Activity:
Pull out each line in the entries below that contains the word "first", and list those lines.

Exercise materials:
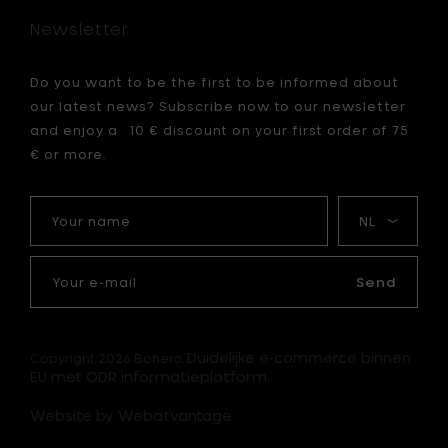
h
Newsletter
23
cm
to
Do you want to be the first to be informed about
your
our latest news? Subscribe now to our newsletter
cart
and enjoy a 10 € discount on your first order of 75
€ or more.
Your
My
name
language
Your
e-
Send
mail
Duidelijke e-commerce binnen
Copyright 2026 Bohero.
EU met ODR informatieplatform.
Website by Webatvantage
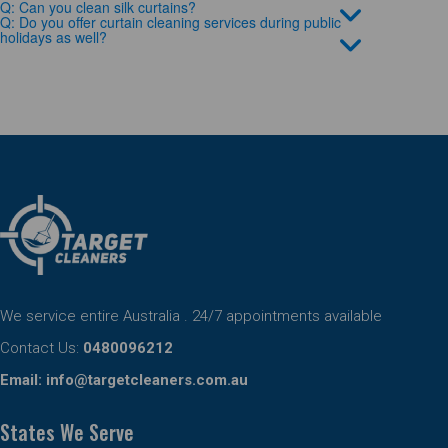
Q: Can you clean silk curtains?
Q: Do you offer curtain cleaning services during public
holidays as well?
We service entire Australia . 24/7 appointments available
Contact Us:
0480096212
Email:
info@targetcleaners.com.au
States We Serve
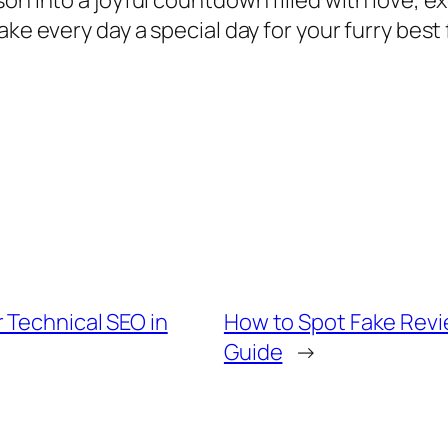
son into a joyful countdown filled with love, 
ake every day a special day for your furry best
 Technical SEO in
How to Spot Fake Revi
Guide
→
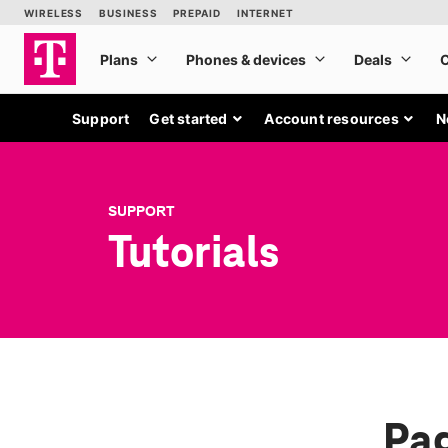
Support
Get started
Account resources
N
SUPPORT
Tutorials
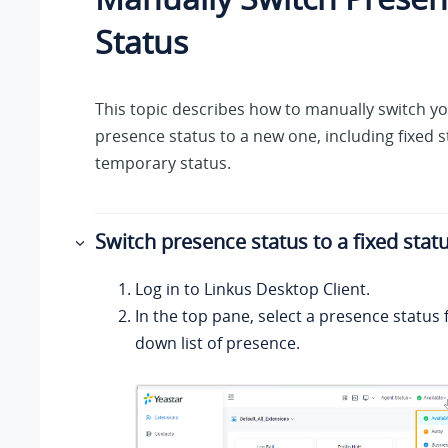
Status
This topic describes how to manually switch y
presence status to a new one, including fixed 
temporary status.
Switch presence status to a fixed stat
Log in to
Linkus
Desktop Client.
In the top pane, select a presence status
down list of presence.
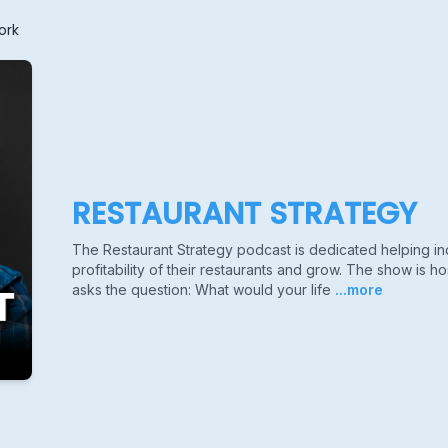
ork
RESTAURANT STRATEGY
The Restaurant Strategy podcast is dedicated helping i
profitability of their restaurants and grow. The show is 
asks the question: What would your life
...more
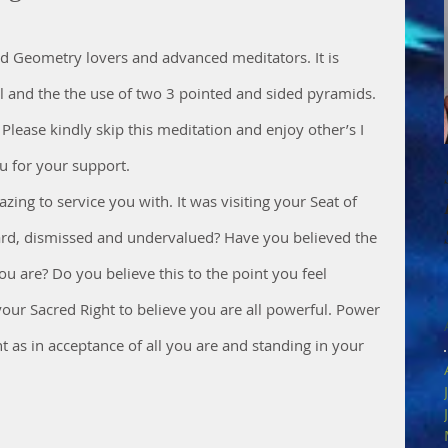
red Geometry lovers and advanced meditators. It is 
al and the the use of two 3 pointed and sided pyramids. 
 Please kindly skip this meditation and enjoy other’s I 
 for your support. 
zing to service you with. It was visiting your Seat of 
rd, dismissed and undervalued? Have you believed the 
 are? Do you believe this to the point you feel 
your Sacred Right to believe you are all powerful. Power 
 as in acceptance of all you are and standing in your 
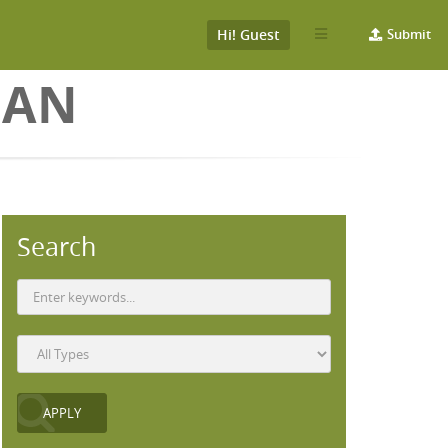
Hi! Guest
Submit
EAN
Search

Task answer:
Do you want to be the first to be informed about
and enjoy a 10 € discount on your first order of 75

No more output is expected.